Random smoothing data augmentation is a unique form of regularization that can prevent overfitting by introducing noise to the input data, encouraging the model to learn more generalized features. Despite its success in various applications, there has been a lack of systematic study on the regularization ability of random smoothing. In this paper, we aim to bridge this gap by presenting a framework for random smoothing regularization that can adaptively and effectively learn a wide range of ground truth functions belonging to the classical Sobolev spaces. Specifically, we investigate two underlying function spaces: the Sobolev space of low intrinsic dimension, which includes the Sobolev space in $D$-dimensional Euclidean space or low-dimensional sub-manifolds as special cases, and the mixed smooth Sobolev space with a tensor structure. By using random smoothing regularization as novel convolution-based smoothing kernels, we can attain optimal convergence rates in these cases using a kernel gradient descent algorithm, either with early stopping or weight decay. It is noteworthy that our estimator can adapt to the structural assumptions of the underlying data and avoid the curse of dimensionality. This is achieved through various choices of injected noise distributions such as Gaussian, Laplace, or general polynomial noises, allowing for broad adaptation to the aforementioned structural assumptions of the underlying data. The convergence rate depends only on the effective dimension, which may be significantly smaller than the actual data dimension. We conduct numerical experiments on simulated data to validate our theoretical results.

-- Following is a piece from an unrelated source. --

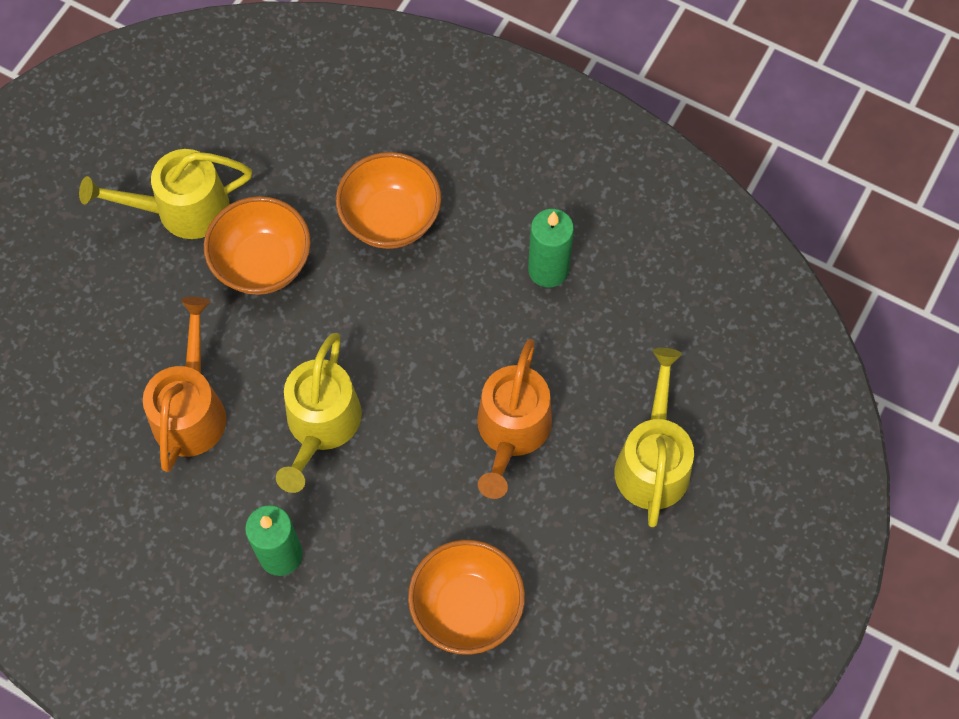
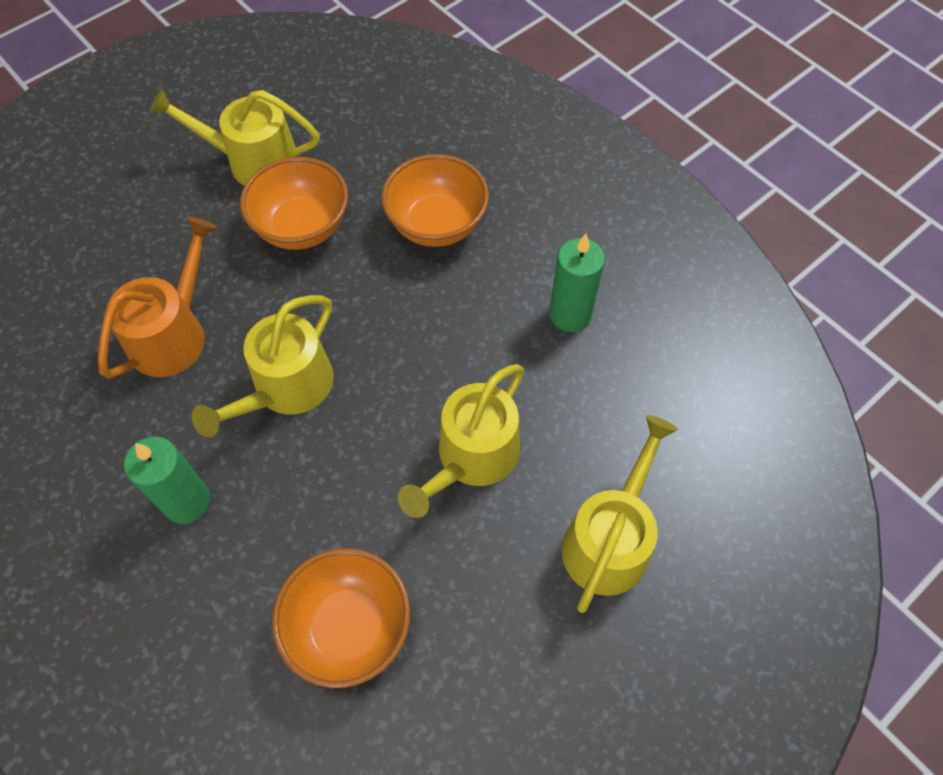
camera: 20 degrees right, 5 degrees down
(511, 431) = (472, 457): orange watering can -> yellow watering can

翻译：随机平滑数据增强是一种独特的正则化形式，通过向输入数据引入噪声来防止过拟合，从而促使模型学习更泛化的特征。尽管该方法在多种应用中取得了成功，但关于随机平滑正则化能力的系统研究仍存在空白。本文旨在填补这一空白，提出一种能够自适应且高效学习经典Sobolev空间中各类真实函数的随机平滑正则化框架。具体而言，我们研究了两种底层函数空间：低本征维度的Sobolev空间（包含D维欧几里得空间中Sobolev空间或低维子流形作为特例）以及具有张量结构的混合光滑Sobolev空间。通过将随机平滑正则化作为基于卷积的新型平滑核，我们采用核梯度下降算法（结合早停或权重衰减）即可在这些情形下达到最优收敛速率。值得关注的是，我们的估计器能够自适应底层数据的结构假设并避免维数灾难。这一特性通过注入噪声分布的多样化选择（如高斯、拉普拉斯或一般多项式噪声）得以实现，从而广泛适应上述底层数据的结构假设。收敛速率仅取决于有效维度，该维度可能显著小于实际数据维度。我们基于模拟数据开展数值实验以验证理论结果。